Eine grenzgeniale Reisevorstadt

Aus der Not eine Tugend machten Gaby und Peter Giovannini. Statt einer Asienreise hantelten sie sich während des Lockdowns mit ihrem Campingbus innerhalb Österreichs von Grenzübergang zu Grenzübergang. Schließlich konnten sie 215 verbuchen.

INTERVIEW: REINHOLD SCHACHNER

Wie kommt man auf die Idee, Grenzübergänge anzusteuern?
Peter Giovannini: Fürs Frühjahr war eine Tour durch Zentral­asien geplant, die im April hätte losgehen sollen. Na ja, im März hat es uns wie alle erwischt, neues Reiseziel ‹Dahamas›. Im April führte uns eine private Verkaufsanzeige nach Angern an der March.
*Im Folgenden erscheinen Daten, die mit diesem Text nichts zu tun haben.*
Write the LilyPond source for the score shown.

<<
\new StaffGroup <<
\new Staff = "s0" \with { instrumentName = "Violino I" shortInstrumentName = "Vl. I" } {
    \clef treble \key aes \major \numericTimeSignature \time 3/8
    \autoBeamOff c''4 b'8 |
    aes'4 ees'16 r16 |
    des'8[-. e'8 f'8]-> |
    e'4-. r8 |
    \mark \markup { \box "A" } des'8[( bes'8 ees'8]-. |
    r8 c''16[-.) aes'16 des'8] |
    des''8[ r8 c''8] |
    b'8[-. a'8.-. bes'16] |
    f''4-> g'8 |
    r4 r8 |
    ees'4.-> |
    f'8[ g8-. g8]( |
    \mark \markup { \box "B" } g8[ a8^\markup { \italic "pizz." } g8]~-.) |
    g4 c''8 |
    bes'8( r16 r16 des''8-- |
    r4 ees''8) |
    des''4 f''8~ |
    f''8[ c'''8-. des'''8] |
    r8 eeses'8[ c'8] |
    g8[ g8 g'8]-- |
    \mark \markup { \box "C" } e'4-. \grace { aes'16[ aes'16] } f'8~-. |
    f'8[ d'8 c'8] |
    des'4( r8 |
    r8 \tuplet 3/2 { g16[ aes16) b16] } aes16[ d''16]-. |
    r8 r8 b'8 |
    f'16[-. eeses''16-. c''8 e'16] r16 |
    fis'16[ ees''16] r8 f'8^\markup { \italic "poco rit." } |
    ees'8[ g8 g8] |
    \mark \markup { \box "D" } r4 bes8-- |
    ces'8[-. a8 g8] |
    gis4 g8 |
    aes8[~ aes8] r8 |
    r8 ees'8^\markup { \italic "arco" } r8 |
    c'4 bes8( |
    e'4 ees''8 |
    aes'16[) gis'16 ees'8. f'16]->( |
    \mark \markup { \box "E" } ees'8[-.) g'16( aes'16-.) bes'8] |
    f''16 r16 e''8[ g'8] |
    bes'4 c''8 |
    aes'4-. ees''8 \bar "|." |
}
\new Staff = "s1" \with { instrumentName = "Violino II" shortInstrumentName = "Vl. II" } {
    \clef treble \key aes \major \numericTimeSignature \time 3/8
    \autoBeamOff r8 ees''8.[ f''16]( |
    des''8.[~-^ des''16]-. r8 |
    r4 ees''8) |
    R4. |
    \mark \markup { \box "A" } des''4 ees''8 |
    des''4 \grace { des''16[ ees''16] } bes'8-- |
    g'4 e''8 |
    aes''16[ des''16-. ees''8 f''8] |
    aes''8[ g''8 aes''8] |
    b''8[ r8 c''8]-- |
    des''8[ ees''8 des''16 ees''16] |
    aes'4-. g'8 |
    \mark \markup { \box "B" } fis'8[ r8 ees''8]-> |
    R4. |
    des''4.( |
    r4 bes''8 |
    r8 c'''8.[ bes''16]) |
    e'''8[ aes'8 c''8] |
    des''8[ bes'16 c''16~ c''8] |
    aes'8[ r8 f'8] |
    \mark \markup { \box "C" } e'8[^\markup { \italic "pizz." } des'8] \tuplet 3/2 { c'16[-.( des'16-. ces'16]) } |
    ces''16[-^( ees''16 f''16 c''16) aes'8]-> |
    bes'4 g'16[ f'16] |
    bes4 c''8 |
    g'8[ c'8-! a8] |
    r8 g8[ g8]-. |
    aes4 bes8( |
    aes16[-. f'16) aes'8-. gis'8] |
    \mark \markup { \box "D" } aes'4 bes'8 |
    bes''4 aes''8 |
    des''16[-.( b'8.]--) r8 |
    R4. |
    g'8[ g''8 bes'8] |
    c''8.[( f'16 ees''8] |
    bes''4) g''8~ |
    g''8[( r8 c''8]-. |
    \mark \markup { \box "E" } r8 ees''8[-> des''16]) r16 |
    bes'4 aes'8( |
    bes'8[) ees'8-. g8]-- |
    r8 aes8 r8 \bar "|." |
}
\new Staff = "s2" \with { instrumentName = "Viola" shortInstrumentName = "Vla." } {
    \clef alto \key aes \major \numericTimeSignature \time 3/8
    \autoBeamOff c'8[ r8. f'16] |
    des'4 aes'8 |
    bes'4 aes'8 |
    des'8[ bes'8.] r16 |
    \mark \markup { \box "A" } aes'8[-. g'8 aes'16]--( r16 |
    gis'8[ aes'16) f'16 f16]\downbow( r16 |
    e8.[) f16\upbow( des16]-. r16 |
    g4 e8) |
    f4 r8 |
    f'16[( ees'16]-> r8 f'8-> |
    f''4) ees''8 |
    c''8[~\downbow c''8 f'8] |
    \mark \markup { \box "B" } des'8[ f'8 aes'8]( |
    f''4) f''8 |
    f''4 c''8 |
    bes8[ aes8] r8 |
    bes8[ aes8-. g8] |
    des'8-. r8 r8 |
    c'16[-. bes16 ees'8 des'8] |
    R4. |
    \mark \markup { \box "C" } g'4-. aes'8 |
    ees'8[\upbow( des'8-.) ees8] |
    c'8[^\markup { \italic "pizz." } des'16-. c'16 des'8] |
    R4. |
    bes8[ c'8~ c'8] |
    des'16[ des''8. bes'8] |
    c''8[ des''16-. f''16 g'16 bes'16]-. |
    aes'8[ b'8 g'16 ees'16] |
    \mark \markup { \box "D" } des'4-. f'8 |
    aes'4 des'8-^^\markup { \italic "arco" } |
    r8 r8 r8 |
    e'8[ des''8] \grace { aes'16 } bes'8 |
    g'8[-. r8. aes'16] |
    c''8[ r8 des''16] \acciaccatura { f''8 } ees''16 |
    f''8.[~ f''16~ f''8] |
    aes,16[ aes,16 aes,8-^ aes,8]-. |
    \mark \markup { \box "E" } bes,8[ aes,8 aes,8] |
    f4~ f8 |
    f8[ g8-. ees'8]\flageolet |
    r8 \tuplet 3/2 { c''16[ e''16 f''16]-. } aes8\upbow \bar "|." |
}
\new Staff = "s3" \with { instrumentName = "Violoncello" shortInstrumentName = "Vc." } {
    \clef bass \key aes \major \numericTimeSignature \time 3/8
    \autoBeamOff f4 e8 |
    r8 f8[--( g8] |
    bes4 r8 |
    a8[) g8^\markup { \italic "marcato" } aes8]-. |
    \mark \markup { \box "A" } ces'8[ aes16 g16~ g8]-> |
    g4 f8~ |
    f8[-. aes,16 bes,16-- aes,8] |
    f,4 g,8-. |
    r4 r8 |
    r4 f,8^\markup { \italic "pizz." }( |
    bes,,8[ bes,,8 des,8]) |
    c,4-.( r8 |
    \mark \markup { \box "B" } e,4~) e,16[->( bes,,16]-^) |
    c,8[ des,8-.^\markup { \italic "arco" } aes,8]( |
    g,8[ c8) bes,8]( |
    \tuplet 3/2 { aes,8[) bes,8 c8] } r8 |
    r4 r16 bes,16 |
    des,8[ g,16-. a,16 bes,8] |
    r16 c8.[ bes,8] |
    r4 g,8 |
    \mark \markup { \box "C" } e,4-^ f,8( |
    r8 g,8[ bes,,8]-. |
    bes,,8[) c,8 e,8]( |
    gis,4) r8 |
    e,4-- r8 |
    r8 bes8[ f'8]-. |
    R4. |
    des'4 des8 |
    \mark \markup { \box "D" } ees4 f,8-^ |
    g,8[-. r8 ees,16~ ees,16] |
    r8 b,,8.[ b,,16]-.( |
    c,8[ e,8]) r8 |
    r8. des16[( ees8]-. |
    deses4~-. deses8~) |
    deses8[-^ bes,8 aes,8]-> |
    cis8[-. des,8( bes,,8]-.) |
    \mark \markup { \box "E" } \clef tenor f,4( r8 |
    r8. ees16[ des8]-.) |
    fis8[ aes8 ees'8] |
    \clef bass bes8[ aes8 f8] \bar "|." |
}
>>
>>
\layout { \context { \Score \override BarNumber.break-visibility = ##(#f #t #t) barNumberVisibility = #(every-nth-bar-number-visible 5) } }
Dort haben wir gesehen, dass auf slowakischer Seite die Fähre eingemottet liegt: ‹Grenze gesperrt›. Schade, sagten wir uns, eigentlich wollten wir demnächst ostwärts starten. Daraufhin habe ich mir als eine Art Protestaktion gedacht: Wenn sie uns schon nicht weglassen, dann werden wir möglichst viele Grenzübergänge aufsuchen.

Was ist für euch auf dieser Reise grundsätzlich anders gewesen?
Gaby Giovannini: Die Einschränkung der Reisefreiheit. Du stehst bei einem Grenzübergang und darfst ihn nicht passieren. Der Person auf der anderen Seite wird plötzlich misstraut, oder sie ist zumindest gefährlich. Es hat geheißen, es sei zu unserem Schutz, nicht hinüberfahren zu dürfen … Ich stand an der Grenze zur Schweiz, und um meine Familie zu besuchen, hätte es eines großen bürokratischen Aufwands bedurft – ungewohnt und erschreckend. (Gaby Giovannini stammt aus der Schweiz, Anm.)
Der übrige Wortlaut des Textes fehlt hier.